━━━ INPUT MATERIAL ━━━

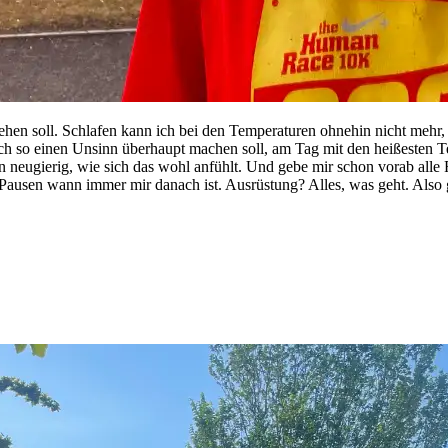
tehen soll. Schlafen kann ich bei den Temperaturen ohnehin nicht meh
ich so einen Unsinn überhaupt machen soll, am Tag mit den heißesten T
 neugierig, wie sich das wohl anfühlt. Und gebe mir schon vorab alle 
 Pausen wann immer mir danach ist. Ausrüstung? Alles, was geht. Also 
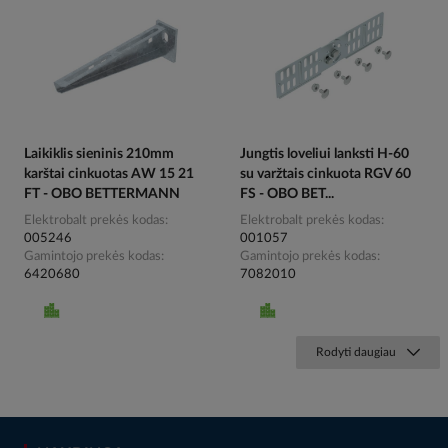
Laikiklis sieninis 210mm
Jungtis loveliui lanksti H-60
karštai cinkuotas AW 15 21
su varžtais cinkuota RGV 60
FT - OBO BETTERMANN
FS - OBO BET...
Elektrobalt prekės kodas
Elektrobalt prekės kodas
005246
001057
Gamintojo prekės kodas
Gamintojo prekės kodas
6420680
7082010
Rodyti daugiau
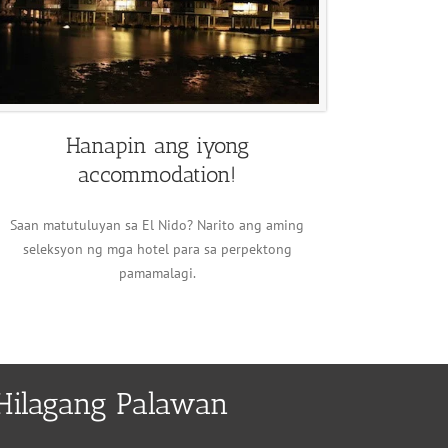
Hanapin ang iyong
accommodation!
Saan matutuluyan sa El Nido? Narito ang aming
seleksyon ng mga hotel para sa perpektong
pamamalagi.
Hilagang Palawan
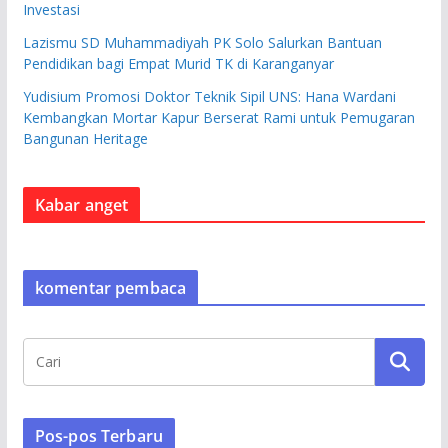
Investasi
Lazismu SD Muhammadiyah PK Solo Salurkan Bantuan
Pendidikan bagi Empat Murid TK di Karanganyar
Yudisium Promosi Doktor Teknik Sipil UNS: Hana Wardani
Kembangkan Mortar Kapur Berserat Rami untuk Pemugaran
Bangunan Heritage
Kabar anget
komentar pembaca
Pos-pos Terbaru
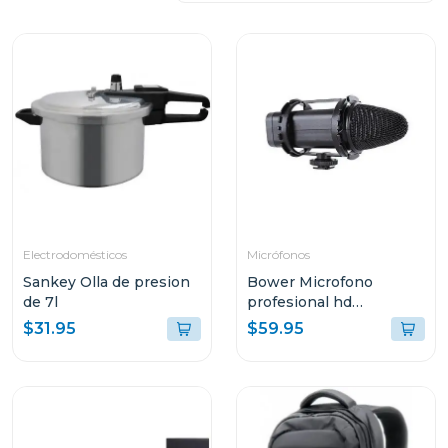
Electrodomésticos
Micrófonos
Sankey Olla de presion
Bower Microfono
de 7l
profesional hd
broadcast
$31.95
$59.95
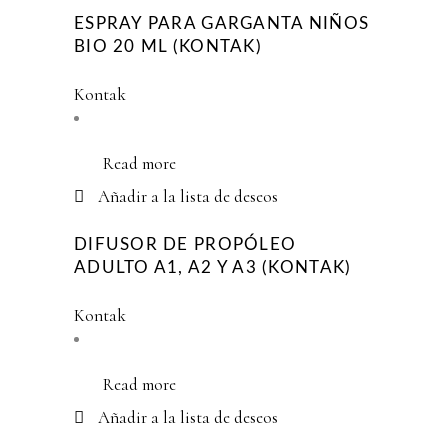
ESPRAY PARA GARGANTA NIÑOS
BIO 20 ML (KONTAK)
Kontak
Read more
Añadir a la lista de deseos
DIFUSOR DE PROPÓLEO
ADULTO A1, A2 Y A3 (KONTAK)
Kontak
Read more
Añadir a la lista de deseos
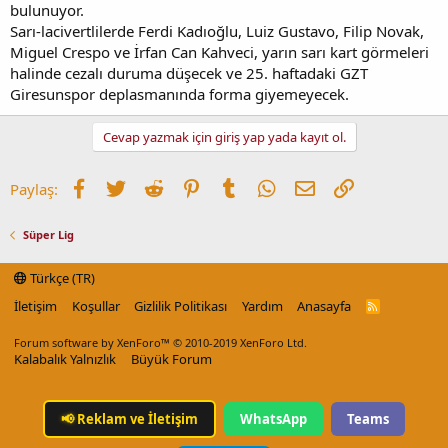
bulunuyor.
Sarı-lacivertlilerde Ferdi Kadıoğlu, Luiz Gustavo, Filip Novak,
Miguel Crespo ve İrfan Can Kahveci, yarın sarı kart görmeleri
halinde cezalı duruma düşecek ve 25. haftadaki GZT
Giresunspor deplasmanında forma giyemeyecek.
Cevap yazmak için giriş yap yada kayıt ol.
Facebook
Twitter
Reddit
Pinterest
Tumblr
WhatsApp
E-posta
Link
Paylaş:
Süper Lig
Türkçe (TR)
İletişim
Koşullar
Gizlilik Politikası
Yardım
Anasayfa
R
S
S
Forum software by XenForo™
© 2010-2019 XenForo Ltd.
Kalabalık Yalnızlık
Büyük Forum
📢
Reklam ve İletişim
WhatsApp
Teams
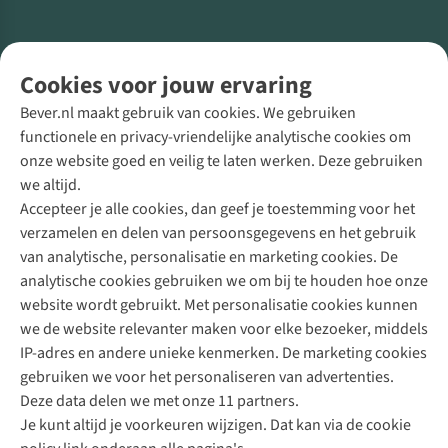
Volg ons voor meer Buiten
Cookies voor jouw ervaring
Bever.nl maakt gebruik van cookies. We gebruiken
functionele en privacy-vriendelijke analytische cookies om
onze website goed en veilig te laten werken. Deze gebruiken
Direct advies van een Buitenexpert
we altijd.
Accepteer je alle cookies, dan geef je toestemming voor het
+31 (0)85 888 50 88
verzamelen en delen van persoonsgegevens en het gebruik
+31 6 12 28 49 80
van analytische, personalisatie en marketing cookies. De
analytische cookies gebruiken we om bij te houden hoe onze
Contactformulier
website wordt gebruikt. Met personalisatie cookies kunnen
we de website relevanter maken voor elke bezoeker, middels
IP-adres en andere unieke kenmerken. De marketing cookies
Algeme
gebruiken we voor het personaliseren van advertenties.
voorwa
Deze data delen we met onze 11 partners.
|
Je kunt altijd je voorkeuren wijzigen. Dat kan via de cookie
Priva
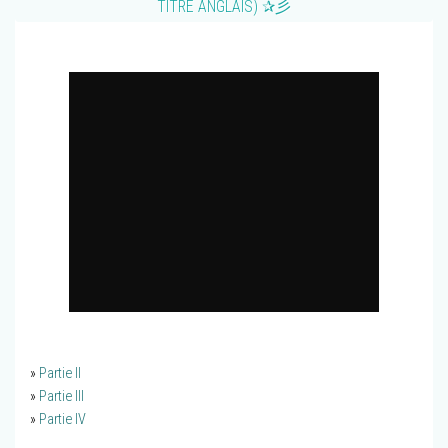
TITRÉ ANGLAIS) ✰彡
»
Partie II
»
Partie III
»
Partie IV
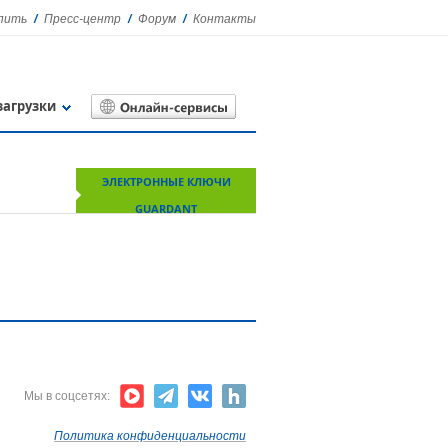
упить
Пресс-центр
Форум
Контакты
загрузки
ЭЛЕКТРОННЫЕ КЛЮЧИ
GUARDANT
Мы в соцсетях:
Политика конфиденциальности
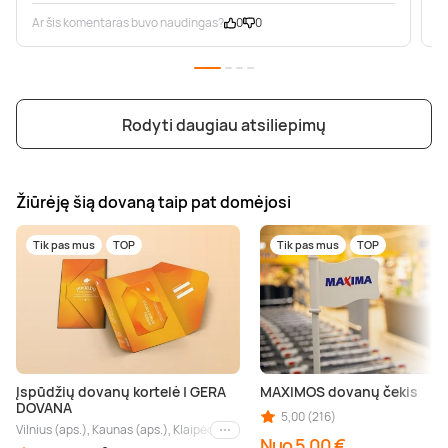
Ar šis komentaras buvo naudingas?
0
0
A
Rodyti daugiau atsiliepimų
Žiūrėję šią dovaną taip pat domėjosi
Tik pas mus
TOP
Tik pas mus
TOP
Įspūdžių dovanų kortelė | GERA
MAXIMOS dovanų čekis
DOVANA
5,00 (216)
Vilnius (aps.), Kaunas (aps.), Klaipėda (aps.), Palanga (aps.), Nida (aps.), Druskin
Kiti miestai
Nuo 5,00 €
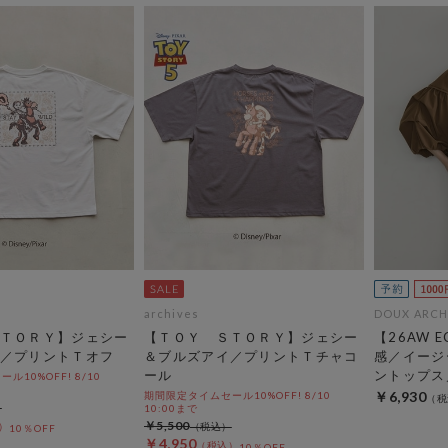
archives
DOUX ARCH
ＴＯＲＹ】ジェシー
【ＴＯＹ ＳＴＯＲＹ】ジェシー
【26AW 
／プリントＴオフ
＆ブルズアイ／プリントＴチャコ
感／イージ
ール
ントップス
10%OFF! 8/10
￥6,930
期間限定タイムセール10%OFF! 8/10
10:00まで
￥5,500
10％OFF
￥4,950
10％OFF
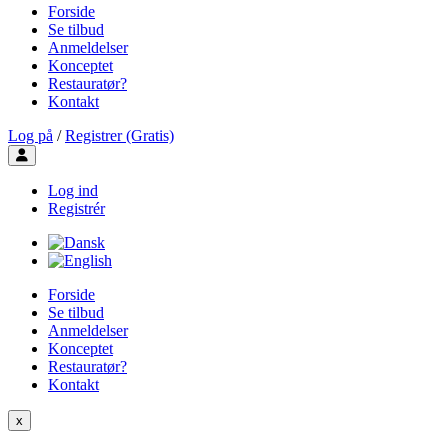
Forside
Se tilbud
Anmeldelser
Konceptet
Restauratør?
Kontakt
Log på
/
Registrer (Gratis)
Toggle user menu
Log ind
Registrér
Forside
Se tilbud
Anmeldelser
Konceptet
Restauratør?
Kontakt
x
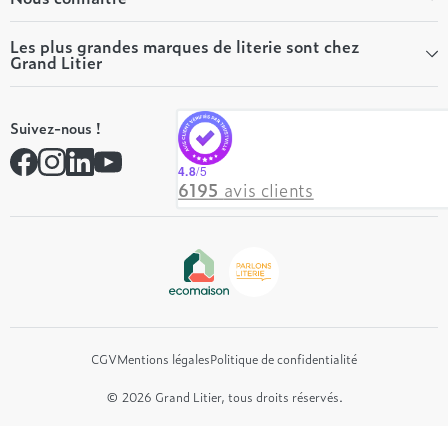
Conseils literie
Tous les articles du Mag
Qui sommes-nous ?
Les plus grandes marques de literie sont chez
Grand Litier
Tous nos guides
Nos valeurs
Nos engagements
Tempur
On recrute ! 👋
Suivez-nous !
André Renault
Rejoindre notre réseau
Simmons
Contactez-nous
4.8
/5
Hôtel & Lodge
6195
avis clients
Beautyrest Luxury
Epeda
Tréca
Et bien plus encore...
CGV
Mentions légales
Politique de confidentialité
© 2026 Grand Litier, tous droits réservés.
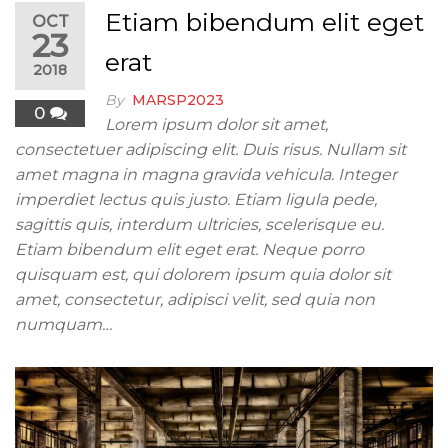
Etiam bibendum elit eget
OCT
23
erat
2018
By
MARSP2023
0
Lorem ipsum dolor sit amet,
consectetuer adipiscing elit. Duis risus. Nullam sit
amet magna in magna gravida vehicula. Integer
imperdiet lectus quis justo. Etiam ligula pede,
sagittis quis, interdum ultricies, scelerisque eu.
Etiam bibendum elit eget erat. Neque porro
quisquam est, qui dolorem ipsum quia dolor sit
amet, consectetur, adipisci velit, sed quia non
numquam…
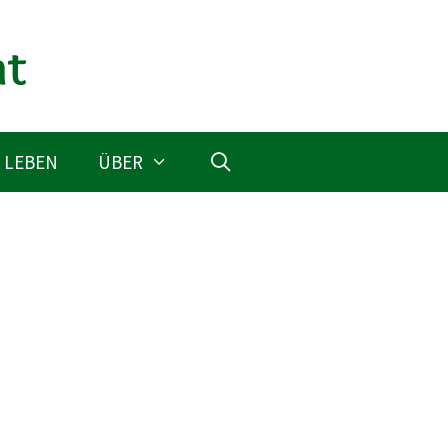
 LEBEN
ÜBER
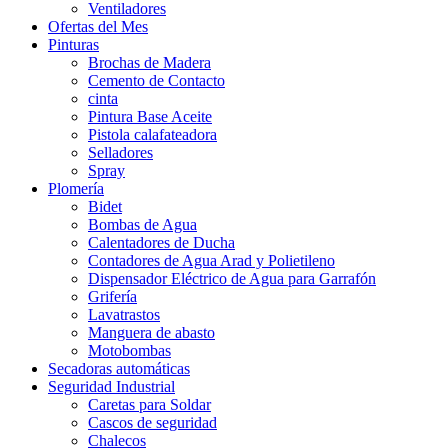
Ventiladores
Ofertas del Mes
Pinturas
Brochas de Madera
Cemento de Contacto
cinta
Pintura Base Aceite
Pistola calafateadora
Selladores
Spray
Plomería
Bidet
Bombas de Agua
Calentadores de Ducha
Contadores de Agua Arad y Polietileno
Dispensador Eléctrico de Agua para Garrafón
Grifería
Lavatrastos
Manguera de abasto
Motobombas
Secadoras automáticas
Seguridad Industrial
Caretas para Soldar
Cascos de seguridad
Chalecos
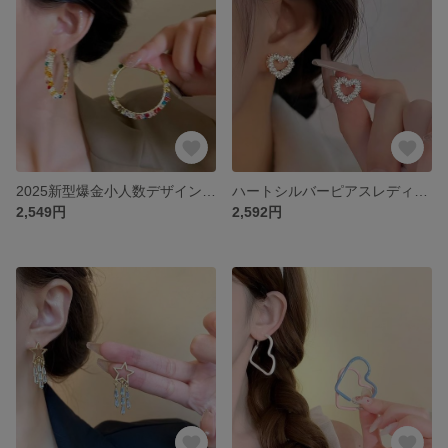
2025新型爆金小人数デザイン感耳飾りファッション個性大気Dカラークリスタル耳輪
ハートシルバーピアスレディース小人数高級透かし彫りの個性的なイヤリングデザイン気質新型甘いイヤリング
2,549円
2,592円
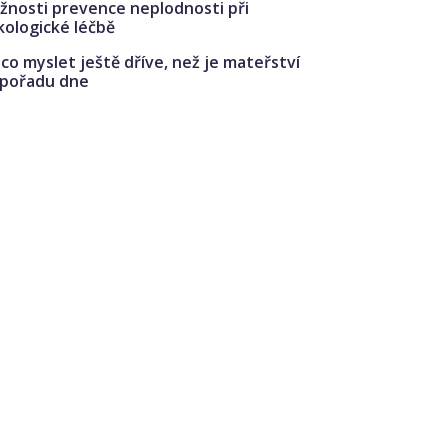
žnosti prevence neplodnosti při
kologické léčbě
co myslet ještě dříve, než je mateřství
 pořadu dne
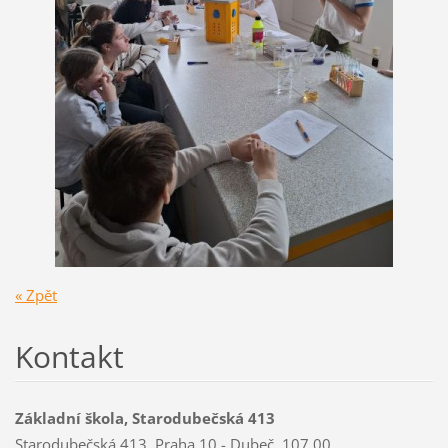
« Zpět
Kontakt
Základní škola, Starodubečská 413
Starodubečská 413, Praha 10 - Dubeč, 107 00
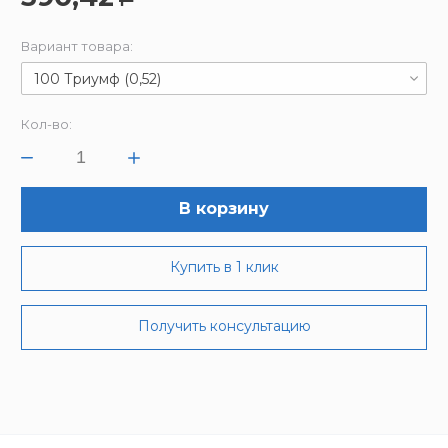
Вариант товара:
100 Триумф (0,52)
Кол-во:
В корзину
Купить в 1 клик
Получить консультацию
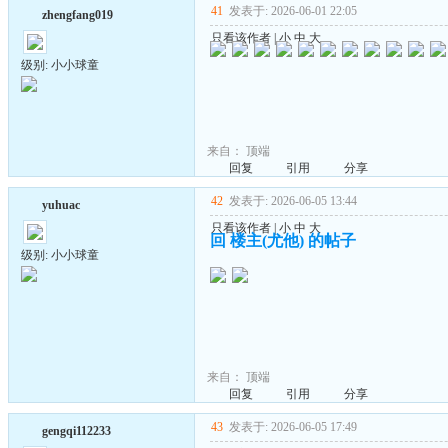
41
发表于: 2026-06-01 22:05
zhengfang019
只看该作者
|
小
中
大
级别: 小小球童
来自：
顶端
回复
引用
分享
42
发表于: 2026-06-05 13:44
yuhuac
只看该作者
|
小
中
大
回 楼主(尤他) 的帖子
级别: 小小球童
来自：
顶端
回复
引用
分享
43
发表于: 2026-06-05 17:49
gengqi112233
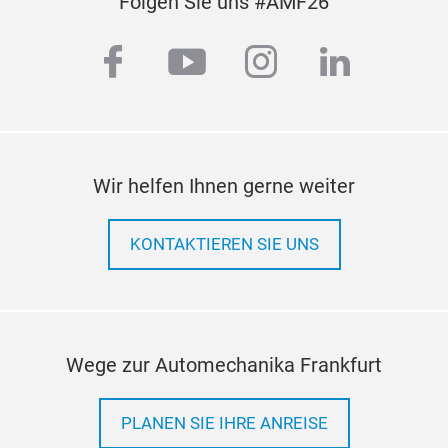
Folgen Sie uns #AMF26
facebook
youtube
instagram
linkedi
Wir helfen Ihnen gerne weiter
KONTAKTIEREN SIE UNS
Wege zur Automechanika Frankfurt
PLANEN SIE IHRE ANREISE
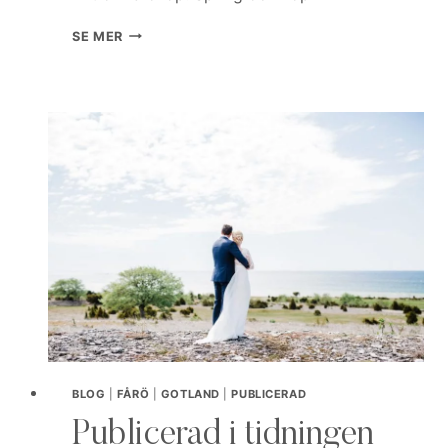
SKÄRGÅRDSBRÖLLOP.
SE MER
BLOG
|
FÅRÖ
|
GOTLAND
|
PUBLICERAD
Publicerad i tidningen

━━━

* **WHAT IS REQUIRED**: Output every line of text from all the records above without changing a word, and leave the pictures out.

* **TASK ANSWER**:
tehen soll. Schlafen kann ich bei den Temperaturen ohnehin nicht meh
ich so einen Unsinn überhaupt machen soll, am Tag mit den heißesten T
 neugierig, wie sich das wohl anfühlt. Und gebe mir schon vorab alle 
 Pausen wann immer mir danach ist. Ausrüstung? Alles, was geht. Also 
Laikiklis sieninis 210mm
Jungtis loveliui lanksti H-60
karštai cinkuotas AW 15 21
su varžtais cinkuota RGV 60
FT - OBO BETTERMANN
FS - OBO BET...
Elektrobalt prekės kodas
Elektrobalt prekės kodas
005246
001057
Gamintojo prekės kodas
Gamintojo prekės kodas
6420680
7082010
Rodyti daugiau
Hanapin ang iyong
accommodation!
Saan matutuluyan sa El Nido? Narito ang aming
seleksyon ng mga hotel para sa perpektong
pamamalagi.
Hilagang Palawan
Investasi
Lazismu SD Muhammadiyah PK Solo Salurkan Bantuan
Pendidikan bagi Empat Murid TK di Karanganyar
Yudisium Promosi Doktor Teknik Sipil UNS: Hana Wardani
Kembangkan Mortar Kapur Berserat Rami untuk Pemugaran
Bangunan Heritage
Kabar anget
komentar pembaca
Pos-pos Terbaru
Electrodomésticos
Micrófonos
Sankey Olla de presion
Bower Microfono
de 7l
profesional hd
broadcast
$31.95
$59.95
ESPRAY PARA GARGANTA NIÑOS
BIO 20 ML (KONTAK)
Kontak
Read more
Añadir a la lista de deseos
DIFUSOR DE PROPÓLEO
ADULTO A1, A2 Y A3 (KONTAK)
Kontak
Read more
Añadir a la lista de deseos
bulunuyor.
Sarı-lacivertlilerde Ferdi Kadıoğlu, Luiz Gustavo, Filip Novak,
Miguel Crespo ve İrfan Can Kahveci, yarın sarı kart görmeleri
halinde cezalı duruma düşecek ve 25. haftadaki GZT
Giresunspor deplasmanında forma giyemeyecek.
Cevap yazmak için giriş yap yada kayıt ol.
Facebook
Twitter
Reddit
Pinterest
Tumblr
WhatsApp
E-posta
Link
Paylaş:
Süper Lig
Türkçe (TR)
İletişim
Koşullar
Gizlilik Politikası
Yardım
Anasayfa
R
S
S
Forum software by XenForo™
© 2010-2019 XenForo Ltd.
Kalabalık Yalnızlık
Büyük Forum
📢
Reklam ve İletişim
WhatsApp
Teams
Volg ons voor meer Buiten
Cookies voor jouw ervaring
Bever.nl maakt gebruik van cookies. We gebruiken
functionele en privacy-vriendelijke analytische cookies om
onze website goed en veilig te laten werken. Deze gebruiken
Direct advies van een Buitenexpert
we altijd.
Accepteer je alle cookies, dan geef je toestemming voor het
+31 (0)85 888 50 88
verzamelen en delen van persoonsgegevens en het gebruik
+31 6 12 28 49 80
van analytische, personalisatie en marketing cookies. De
analytische cookies gebruiken we om bij te houden hoe onze
Contactformulier
website wordt gebruikt. Met personalisatie cookies kunnen
we de website relevanter maken voor elke bezoeker, middels
IP-adres en andere unieke kenmerken. De marketing cookies
Algeme
gebruiken we voor het personaliseren van advertenties.
voorwa
Deze data delen we met onze 11 partners.
|
Je kunt altijd je voorkeuren wijzigen. Dat kan via de cookie
Priva
TITRÉ ANGLAIS) ✰彡
»
Partie II
»
Partie III
»
Partie IV
упить
Пресс-центр
Форум
Контакты
загрузки
ЭЛЕКТРОННЫЕ КЛЮЧИ
GUARDANT
Мы в соцсетях:
Политика конфиденциальности
Ar šis komentaras buvo naudingas?
0
0
A
Rodyti daugiau atsiliepimų
Žiūrėję šią dovaną taip pat domėjosi
Tik pas mus
TOP
Tik pas mus
TOP
Įspūdžių dovanų kortelė | GERA
MAXIMOS dovanų čekis
DOVANA
5,00 (216)
Vilnius (aps.), Kaunas (aps.), Klaipėda (aps.), Palanga (aps.), Nida (aps.), Druskin
Kiti miestai
Nuo 5,00 €
archives
DOUX ARCH
ＴＯＲＹ】ジェシー
【ＴＯＹ ＳＴＯＲＹ】ジェシー
【26AW 
／プリントＴオフ
＆ブルズアイ／プリントＴチャコ
感／イージ
ール
ントップス
10%OFF! 8/10
￥6,930
期間限定タイムセール10%OFF! 8/10
10:00まで
￥5,500
10％OFF
￥4,950
10％OFF
Forside
Se tilbud
Anmeldelser
Konceptet
Restauratør?
Kontakt
Log på
/
Registrer (Gratis)
Toggle user menu
Log ind
Registrér
Forside
Se tilbud
Anmeldelser
Konceptet
Restauratør?
Kontakt
x
Conseils literie
Tous les articles du Mag
Qui sommes-nous ?
Les plus grandes marques de literie sont chez
Grand Litier
Tous nos guides
Nos valeurs
Nos engagements
Tempur
On recrute ! 👋
Suivez-nous !
André Renault
Rejoindre notre réseau
Simmons
Contactez-nous
4.8
/5
Hôtel & Lodge
6195
avis clients
Beautyrest Luxury
Epeda
Tréca
Et bien plus encore...
CGV
Mentions légales
Politique de confidentialité
© 2026 Grand Litier, tous droits réservés.
Etiam bibendum elit eget
OCT
23
erat
2018
By
MARSP2023
0
Lorem ipsum dolor sit amet,
consectetuer adipiscing elit. Duis risus. Nullam sit
amet magna in magna gravida vehicula. Integer
imperdiet lectus quis justo. Etiam ligula pede,
sagittis quis, interdum ultricies, scelerisque eu.
Etiam bibendum elit eget erat. Neque porro
quisquam est, qui dolorem ipsum quia dolor sit
amet, consectetur, adipisci velit, sed quia non
numquam…
 LEBEN
ÜBER
Ventiladores
Ofertas del Mes
Pinturas
Brochas de Madera
Cemento de Contacto
cinta
Pintura Base Aceite
Pistola calafateadora
Selladores
Spray
Plomería
Bidet
Bombas de Agua
Calentadores de Ducha
Contadores de Agua Arad y Polietileno
Dispensador Eléctrico de Agua para Garrafón
Grifería
Lavatrastos
Manguera de abasto
Motobombas
Secadoras automáticas
Seguridad Industrial
Caretas para Soldar
Cascos de seguridad
Chalecos
2025新型爆金小人数デザイン感耳飾りファッション個性大気Dカラークリスタル耳輪
ハートシルバーピアスレディース小人数高級透かし彫りの個性的なイヤリングデザイン気質新型甘いイヤリング
2,549円
2,592円
žnosti prevence neplodnosti při
kologické léčbě
co myslet ještě dříve, než je mateřství
 pořadu dne
« Zpět
Kontakt
Základní škola, Starodubečská 413
Starodubečská 413, Praha 10 - Dubeč, 107 00
Вариант товара:
100 Триумф (0,52)
Кол-во:
В корзину
Купить в 1 клик
Получить консультацию
41
发表于: 2026-06-01 22:05
zhengfang019
只看该作者
|
小
中
大
级别: 小小球童
来自：
顶端
回复
引用
分享
42
发表于: 2026-06-05 13:44
yuhuac
只看该作者
|
小
中
大
回 楼主(尤他) 的帖子
级别: 小小球童
来自：
顶端
回复
引用
分享
43
发表于: 2026-06-05 17:49
gengqi112233
Folgen Sie uns #AMF26
facebook
youtube
instagram
linkedi
Wir helfen Ihnen gerne weiter
KONTAKTIEREN SIE UNS
Wege zur Automechanika Frankfurt
PLANEN SIE IHRE ANREISE
SKÄRGÅRDSBRÖLLOP.
SE MER
BLOG
|
FÅRÖ
|
GOTLAND
|
PUBLICERAD
Publicerad i tidningen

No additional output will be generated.